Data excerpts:
------------------------------------

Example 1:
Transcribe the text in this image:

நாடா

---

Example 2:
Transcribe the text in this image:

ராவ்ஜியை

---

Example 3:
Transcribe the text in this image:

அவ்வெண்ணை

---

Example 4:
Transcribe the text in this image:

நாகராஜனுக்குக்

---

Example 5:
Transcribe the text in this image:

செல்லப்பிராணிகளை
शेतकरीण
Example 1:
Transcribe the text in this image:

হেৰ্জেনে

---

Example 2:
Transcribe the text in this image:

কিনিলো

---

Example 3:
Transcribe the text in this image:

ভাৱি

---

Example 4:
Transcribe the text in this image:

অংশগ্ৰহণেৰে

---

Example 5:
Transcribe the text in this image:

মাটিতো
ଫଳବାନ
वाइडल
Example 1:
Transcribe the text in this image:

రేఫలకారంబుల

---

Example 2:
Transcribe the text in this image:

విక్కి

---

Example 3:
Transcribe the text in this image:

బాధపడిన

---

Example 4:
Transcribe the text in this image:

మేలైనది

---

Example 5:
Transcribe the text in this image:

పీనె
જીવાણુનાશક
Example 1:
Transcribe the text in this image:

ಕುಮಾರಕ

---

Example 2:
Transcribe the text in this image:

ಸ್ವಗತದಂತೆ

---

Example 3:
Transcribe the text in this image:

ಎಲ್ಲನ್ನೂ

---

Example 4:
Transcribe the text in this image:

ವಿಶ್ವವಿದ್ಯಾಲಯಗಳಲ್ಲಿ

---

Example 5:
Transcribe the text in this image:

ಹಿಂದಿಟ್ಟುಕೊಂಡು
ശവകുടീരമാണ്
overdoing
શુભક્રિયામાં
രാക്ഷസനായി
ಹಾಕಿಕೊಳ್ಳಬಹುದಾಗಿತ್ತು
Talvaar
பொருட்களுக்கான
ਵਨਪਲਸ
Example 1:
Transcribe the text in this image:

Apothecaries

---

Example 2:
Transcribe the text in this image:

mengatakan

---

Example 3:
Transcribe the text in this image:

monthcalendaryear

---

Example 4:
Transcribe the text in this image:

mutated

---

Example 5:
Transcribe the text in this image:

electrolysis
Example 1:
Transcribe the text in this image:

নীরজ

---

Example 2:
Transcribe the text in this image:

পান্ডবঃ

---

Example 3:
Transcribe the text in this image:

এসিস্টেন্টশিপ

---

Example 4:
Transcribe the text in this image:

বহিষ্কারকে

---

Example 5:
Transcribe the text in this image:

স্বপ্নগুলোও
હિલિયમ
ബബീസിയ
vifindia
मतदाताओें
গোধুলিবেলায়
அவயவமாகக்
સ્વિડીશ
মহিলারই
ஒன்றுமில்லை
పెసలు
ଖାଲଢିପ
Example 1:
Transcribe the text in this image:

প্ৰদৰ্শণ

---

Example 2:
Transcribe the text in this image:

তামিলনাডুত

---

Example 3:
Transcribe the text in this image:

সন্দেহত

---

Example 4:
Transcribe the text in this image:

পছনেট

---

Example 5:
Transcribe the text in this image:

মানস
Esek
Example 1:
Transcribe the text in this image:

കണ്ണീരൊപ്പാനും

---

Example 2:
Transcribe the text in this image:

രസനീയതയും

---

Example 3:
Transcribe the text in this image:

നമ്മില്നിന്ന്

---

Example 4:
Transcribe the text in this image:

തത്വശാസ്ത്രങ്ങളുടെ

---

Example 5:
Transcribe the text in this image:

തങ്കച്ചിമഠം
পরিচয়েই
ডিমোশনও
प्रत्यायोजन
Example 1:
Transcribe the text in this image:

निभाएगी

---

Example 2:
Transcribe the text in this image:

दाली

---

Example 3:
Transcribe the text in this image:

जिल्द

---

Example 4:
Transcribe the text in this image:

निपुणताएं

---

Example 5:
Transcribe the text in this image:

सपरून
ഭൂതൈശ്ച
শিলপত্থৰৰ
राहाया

------------------------------------

What you have to do: Reproduce, word for word, all of the entries above.

Response:
Example 1:
Transcribe the text in this image:

நாடா

---

Example 2:
Transcribe the text in this image:

ராவ்ஜியை

---

Example 3:
Transcribe the text in this image:

அவ்வெண்ணை

---

Example 4:
Transcribe the text in this image:

நாகராஜனுக்குக்

---

Example 5:
Transcribe the text in this image:

செல்லப்பிராணிகளை
शेतकरीण
Example 1:
Transcribe the text in this image:

হেৰ্জেনে

---

Example 2:
Transcribe the text in this image:

কিনিলো

---

Example 3:
Transcribe the text in this image:

ভাৱি

---

Example 4:
Transcribe the text in this image:

অংশগ্ৰহণেৰে

---

Example 5:
Transcribe the text in this image:

মাটিতো
ଫଳବାନ
वाइडल
Example 1:
Transcribe the text in this image:

రేఫలకారంబుల

---

Example 2:
Transcribe the text in this image:

విక్కి

---

Example 3:
Transcribe the text in this image:

బాధపడిన

---

Example 4:
Transcribe the text in this image:

మేలైనది

---

Example 5:
Transcribe the text in this image:

పీనె
જીવાણુનાશક
Example 1:
Transcribe the text in this image:

ಕುಮಾರಕ

---

Example 2:
Transcribe the text in this image:

ಸ್ವಗತದಂತೆ

---

Example 3:
Transcribe the text in this image:

ಎಲ್ಲನ್ನೂ

---

Example 4:
Transcribe the text in this image:

ವಿಶ್ವವಿದ್ಯಾಲಯಗಳಲ್ಲಿ

---

Example 5:
Transcribe the text in this image:

ಹಿಂದಿಟ್ಟುಕೊಂಡು
ശവകുടീരമാണ്
overdoing
શુભક્રિયામાં
രാക്ഷസനായി
ಹಾಕಿಕೊಳ್ಳಬಹುದಾಗಿತ್ತು
Talvaar
பொருட்களுக்கான
ਵਨਪਲਸ
Example 1:
Transcribe the text in this image:

Apothecaries

---

Example 2:
Transcribe the text in this image:

mengatakan

---

Example 3:
Transcribe the text in this image:

monthcalendaryear

---

Example 4:
Transcribe the text in this image:

mutated

---

Example 5:
Transcribe the text in this image:

electrolysis
Example 1:
Transcribe the text in this image:

নীরজ

---

Example 2:
Transcribe the text in this image:

পান্ডবঃ

---

Example 3:
Transcribe the text in this image:

এসিস্টেন্টশিপ

---

Example 4:
Transcribe the text in this image:

বহিষ্কারকে

---

Example 5:
Transcribe the text in this image:

স্বপ্নগুলোও
હિલિયમ
ബബീസിയ
vifindia
मतदाताओें
গোধুলিবেলায়
அவயவமாகக்
સ્વિડીશ
মহিলারই
ஒன்றுமில்லை
పెసలు
ଖାଲଢିପ
Example 1:
Transcribe the text in this image:

প্ৰদৰ্শণ

---

Example 2:
Transcribe the text in this image:

তামিলনাডুত

---

Example 3:
Transcribe the text in this image:

সন্দেহত

---

Example 4:
Transcribe the text in this image:

পছনেট

---

Example 5:
Transcribe the text in this image:

মানস
Esek
Example 1:
Transcribe the text in this image:

കണ്ണീരൊപ്പാനും

---

Example 2:
Transcribe the text in this image:

രസനീയതയും

---

Example 3:
Transcribe the text in this image:

നമ്മില്നിന്ന്

---

Example 4:
Transcribe the text in this image:

തത്വശാസ്ത്രങ്ങളുടെ

---

Example 5:
Transcribe the text in this image:

തങ്കച്ചിമഠം
পরিচয়েই
ডিমোশনও
प्रत्यायोजन
Example 1:
Transcribe the text in this image:

निभाएगी

---

Example 2:
Transcribe the text in this image:

दाली

---

Example 3:
Transcribe the text in this image:

जिल्द

---

Example 4:
Transcribe the text in this image:

निपुणताएं

---

Example 5:
Transcribe the text in this image:

सपरून
ഭൂതൈശ്ച
শিলপত্থৰৰ
राहाया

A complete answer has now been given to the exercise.